__RECORD EXTRACTS__:
+++
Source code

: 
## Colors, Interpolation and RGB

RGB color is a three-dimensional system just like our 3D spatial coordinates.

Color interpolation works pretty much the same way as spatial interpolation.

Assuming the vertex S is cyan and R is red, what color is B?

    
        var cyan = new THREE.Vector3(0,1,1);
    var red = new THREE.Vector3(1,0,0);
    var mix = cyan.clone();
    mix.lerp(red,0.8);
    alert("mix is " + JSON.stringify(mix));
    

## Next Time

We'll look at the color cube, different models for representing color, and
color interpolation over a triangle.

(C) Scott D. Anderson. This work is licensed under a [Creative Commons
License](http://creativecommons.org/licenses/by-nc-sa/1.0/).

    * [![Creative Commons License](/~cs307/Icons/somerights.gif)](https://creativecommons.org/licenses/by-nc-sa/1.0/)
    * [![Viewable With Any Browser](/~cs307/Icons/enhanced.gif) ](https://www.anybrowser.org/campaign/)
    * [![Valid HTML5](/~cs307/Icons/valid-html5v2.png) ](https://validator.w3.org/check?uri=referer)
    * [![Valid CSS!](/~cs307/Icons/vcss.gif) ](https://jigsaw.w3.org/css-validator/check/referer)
+++
Reproduce the listing above word for word, keeping every line and its spacing unchanged.

__REPLY__:
Source code

: 
## Colors, Interpolation and RGB

RGB color is a three-dimensional system just like our 3D spatial coordinates.

Color interpolation works pretty much the same way as spatial interpolation.

Assuming the vertex S is cyan and R is red, what color is B?

    
        var cyan = new THREE.Vector3(0,1,1);
    var red = new THREE.Vector3(1,0,0);
    var mix = cyan.clone();
    mix.lerp(red,0.8);
    alert("mix is " + JSON.stringify(mix));
    

## Next Time

We'll look at the color cube, different models for representing color, and
color interpolation over a triangle.

(C) Scott D. Anderson. This work is licensed under a [Creative Commons
License](http://creativecommons.org/licenses/by-nc-sa/1.0/).

    * [![Creative Commons License](/~cs307/Icons/somerights.gif)](https://creativecommons.org/licenses/by-nc-sa/1.0/)
    * [![Viewable With Any Browser](/~cs307/Icons/enhanced.gif) ](https://www.anybrowser.org/campaign/)
    * [![Valid HTML5](/~cs307/Icons/valid-html5v2.png) ](https://validator.w3.org/check?uri=referer)
    * [![Valid CSS!](/~cs307/Icons/vcss.gif) ](https://jigsaw.w3.org/css-validator/check/referer)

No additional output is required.